É oportuno notar a preferência do autor pelos eruditos modernos (considera Debussy um clássico) em comparação com uma menor atenção para com os antigos, pois apenas Bach foi alvo de uma crônica sua. Esses comentários estão em “Claude Debussy”, publicado em Som (n. 9, 11/07/1938).

Cascudo relembra na crônica “Archibald Joyce” (Som, n. 10, 01/1939) o nome e as valsas desse compositor Muitos anos foi o soberano incontestável das valsas

perturbadoras, inesquecíveis, emocionantes. As obras do compositor inglês começaram

a chegar ao Brasil com a guerra de 1914. O cronista conclui com uma saudosa evocação de seus dias de juventude, quando tais composições eram por demais populares no bailes da velha Natal.

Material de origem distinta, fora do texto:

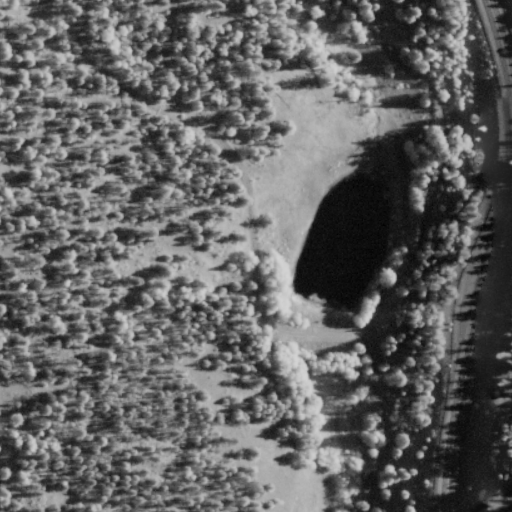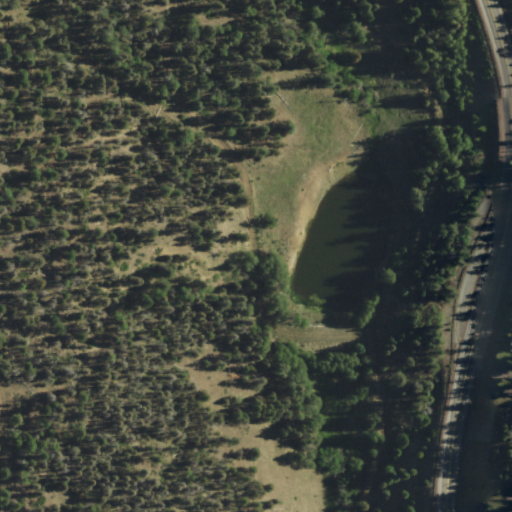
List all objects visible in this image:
road: (408, 246)
road: (496, 255)
road: (170, 309)
road: (11, 417)
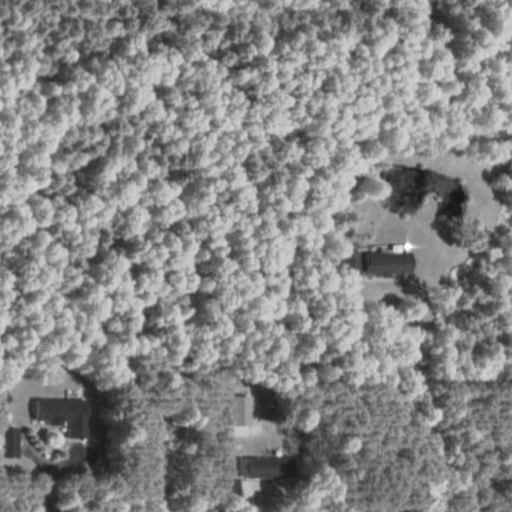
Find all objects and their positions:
building: (385, 263)
building: (349, 265)
building: (60, 416)
building: (7, 442)
building: (255, 468)
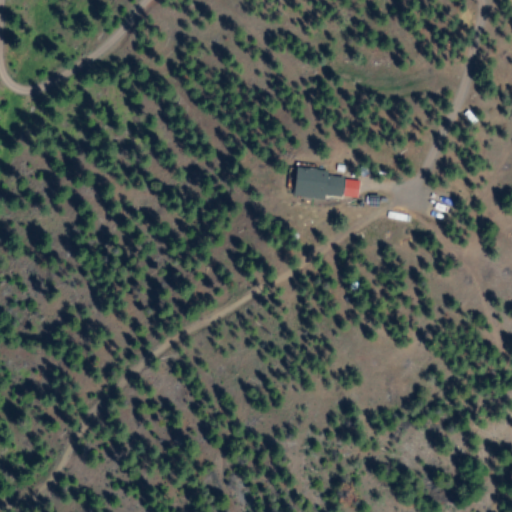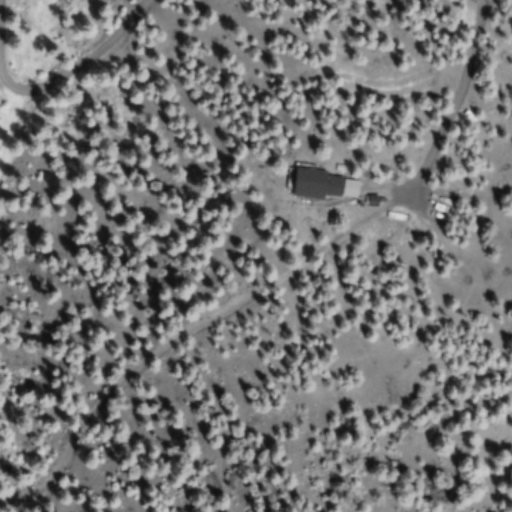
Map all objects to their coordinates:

O texto evidencia a importante relação local/internacional, bem como os vínculos passado/presente. Embora o autor faça uma campanha pela cultura musical local (formação, apresentação, composição), isso não se confunde com um chauvinismo que ignore tradições internacionais, valorizando-as, quando mereciam. Por outro lado, o texto se reveste de uma evocação sentimental, sempre presente em escritos desse tipo.

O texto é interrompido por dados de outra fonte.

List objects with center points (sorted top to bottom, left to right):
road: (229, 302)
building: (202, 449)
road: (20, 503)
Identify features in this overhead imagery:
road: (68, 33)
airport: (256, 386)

Em diversas ocasiões, o cronista usa sua coluna para responder a perguntas de seus leitores. Na presente – “Respondendo” – “Acta Diurna” (A República, 17/06/1941), esclarece sobre o filme “A Grande Valsa” e apresenta detalhes biográficos sobre o motivo da produção cinematográfica que focaliza a vida de Johann Strauss Filho e suas composições. É bem evidente sua intenção de levar o conhecimento erudito a níveis sociais mais limitados através de um meio acessível e popular, como o jornal. Cascudo responde aos leitores e põe a erudição ao alcance de todos.

Na crônica “Nota de uma velha aula sobre Debussy”, “Acta Diurna” (A

República, 04/10/1944), feita com base em apontamentos de uma aula de História da

Música no Instituto de Música do Rio Grande do Norte, comenta elementos técnicos da música de Debussy, enfatizando o caráter revolucionário de sua música. É mais uma demonstração de sua erudição, da amplitude de seu campo de visão, bem como da admiração pelo autor, seu contemporâneo, como já demonstrado em outros escritos.

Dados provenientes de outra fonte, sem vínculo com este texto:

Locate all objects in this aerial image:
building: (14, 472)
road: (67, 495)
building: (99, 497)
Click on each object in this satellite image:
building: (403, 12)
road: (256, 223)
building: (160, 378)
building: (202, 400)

O escritor comenta a vida e a obra da compositora francesa Cecile Chaminade, falecida em 1944, na “Acta Diurna” “Uma velha amiga que não conheci”. (A República, 21/03/1946). Evoca os momentos de sua infância e adolescência. Quem estudou piano

há uns vinte e cinco anos tocou Chaminade, acrescenta, incluindo-se, ele próprio, entre

os intérpretes juvenis da compositora. Um pouco de memória pessoal o faz mencionar sua juventude, quando tocou músicas de autoria daquela compositora, enlaçando História a Memória.

No texto “Ralph Vaughan Williams” (A República, 08/06/1948), são comentadas vida e obra do musicista inglês Ralph Vaughan Williams, doutor em música, mestre em

composição, professor em Oxford e em Londres, o presidente do International Folk Music Council. Sugere a intenção de relacionar o currículo erudito do maestro com a

função exercida nesse Conselho e, assim, destacar a importância do folclore.

A “Acta Diurna” “A lição do Maestro Alonso” (Diário de Natal, 12/06/1948) evoca o maestro espanhol Francisco Alonso Lopez, falecido em Madri. Escreveu cem

partituras, foi um dos grandes musicadores da zarzuela madrilena. As companhias

espanholas trouxeram sua música para o continente americano, espalhando-a e popularizando-a.

Descreve a popularidade do compositor, demonstrada pela grandiosidade das homenagens em seu sepultamento. Esses comentários sobre um assunto internacional indicam a diversidade dos assuntos musicais tratados por Luís da Câmara Cascudo e a não exclusividade do tema local. A zarzuela era um gênero mais para o popular-teatral.